Review | "God Help the Girl"

There's a certain amateurish "hey guys let's make a movie" quality to Stuart Murdoch's new musical, God Help the Girl, that is at once organic and charming. Like the titular band its young protagonists are trying to put together, God Help the Girl is loosely structured, scrappy, and oh so very hip.

Yet unlike most things that get slapped with the label "hipster," the film never comes across as ironic or condescending, it's incredibly warm and sincere, bathed in a youthful nostalgia that is hard to resist.

Emily Browning stars as Eve, a teenage girl who has been hospitalized for severe anorexia. But she constantly yearns for life outside her sterile hospital walls, and frequently sneaks out in the dead of night to listen to music and write songs, constantly looking for inspiration. It is on one such excursion where she meets James, a sensitive young life guard who really doesn't know how to talk to girls.


The two become fast friends, and James begins to develop feelings for Eve, but being shy and awkward is unable to articulate them. Eve also has feelings for James, which she can only articulate through song (and he's not always sharp enough to get the point), but finds herself also drawn to a bad boy musician she needs to help her get her demo tape the attention it needs to ignite her career.  Together, Eve and James form a band with Cassie, an aspiring songwriter that James is teaching to play guitar.  They sing, they dance, they contemplate deep questions as they float through life - but Eve has a dream to become a world renowned musician, and begins to realize that perhaps the small time doodlings of her current life might not be enough.

It's all very loose, its structure almost free form and secondary to its music, which takes center stage. Murdoch, of the band Belle & Sebastian, directs with a naturalistic, easy going style that brings to mind Jacques Demy and the French New Wave. He is completely unconcerned with telling a traditional narrative, and there's nothing wrong with that at all. The songs are a bit too on-the-nose at times, their descriptions of the action seem less inspired than when the characters allow their minds to wander. But there is a certain naturalist quality here that is hard to resist. The film looks the best when it switches into the 16mm films shot by James, and it almost made me wish the entire film had been shot like that. Those 16mm segments are the most visually inspired pieces of the entire film.

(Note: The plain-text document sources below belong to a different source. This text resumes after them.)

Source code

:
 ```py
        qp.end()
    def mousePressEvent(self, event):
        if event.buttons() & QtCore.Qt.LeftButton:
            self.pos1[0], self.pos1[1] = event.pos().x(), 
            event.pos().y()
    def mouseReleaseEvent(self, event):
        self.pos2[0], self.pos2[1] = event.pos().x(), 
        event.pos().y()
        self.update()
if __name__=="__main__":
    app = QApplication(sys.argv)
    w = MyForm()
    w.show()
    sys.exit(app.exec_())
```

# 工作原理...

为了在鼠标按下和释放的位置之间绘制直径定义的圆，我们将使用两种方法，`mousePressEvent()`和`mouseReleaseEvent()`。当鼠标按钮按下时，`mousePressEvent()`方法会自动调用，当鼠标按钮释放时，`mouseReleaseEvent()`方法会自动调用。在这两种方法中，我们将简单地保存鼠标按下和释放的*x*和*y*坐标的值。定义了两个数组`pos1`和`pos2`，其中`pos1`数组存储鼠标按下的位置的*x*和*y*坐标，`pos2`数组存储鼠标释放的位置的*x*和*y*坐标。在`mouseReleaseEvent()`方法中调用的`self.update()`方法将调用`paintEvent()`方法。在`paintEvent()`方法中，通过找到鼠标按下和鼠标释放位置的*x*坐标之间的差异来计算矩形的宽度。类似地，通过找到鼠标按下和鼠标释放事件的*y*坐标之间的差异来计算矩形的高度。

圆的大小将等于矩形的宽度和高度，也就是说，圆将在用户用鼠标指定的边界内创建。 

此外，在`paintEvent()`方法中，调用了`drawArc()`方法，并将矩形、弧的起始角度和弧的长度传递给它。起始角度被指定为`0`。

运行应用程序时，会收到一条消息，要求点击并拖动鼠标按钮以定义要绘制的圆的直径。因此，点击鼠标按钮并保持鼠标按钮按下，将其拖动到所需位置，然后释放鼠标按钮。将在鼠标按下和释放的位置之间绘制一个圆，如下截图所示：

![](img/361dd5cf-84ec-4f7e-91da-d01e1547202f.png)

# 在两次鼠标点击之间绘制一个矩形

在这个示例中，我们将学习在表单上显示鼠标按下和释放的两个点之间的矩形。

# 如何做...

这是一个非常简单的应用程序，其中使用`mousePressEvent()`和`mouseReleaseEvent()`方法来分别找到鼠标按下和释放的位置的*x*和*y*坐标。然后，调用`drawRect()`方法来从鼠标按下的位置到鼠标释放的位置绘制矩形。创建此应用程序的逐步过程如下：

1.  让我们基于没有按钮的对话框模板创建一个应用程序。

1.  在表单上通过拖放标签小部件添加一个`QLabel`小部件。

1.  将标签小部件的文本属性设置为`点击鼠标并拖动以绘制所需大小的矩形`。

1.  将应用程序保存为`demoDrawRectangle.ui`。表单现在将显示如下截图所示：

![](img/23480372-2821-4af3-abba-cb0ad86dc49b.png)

I'm certain that the film will be viewed as too precious and twee in some circles, and that's fine. Movies like this aren't made for the cynical. This is a film about the cathartic power of music, and by extension, of art itself. God Help the Girl is the very embodiment of that idea. It's the kind of film that requires its audience to be on a very specific cultural wavelength to fully embrace, but its openness and heart should be enough to win over even the most jaded among us.

GRADE - ★★★ (out of four)

GOD HELP THE GIRL | Directed by Stuart Murdoch | Stars Emily Browning, Olly Alexander, Hannah Murray, Pierre Boulanger | Not Rated | Now playing in select cities.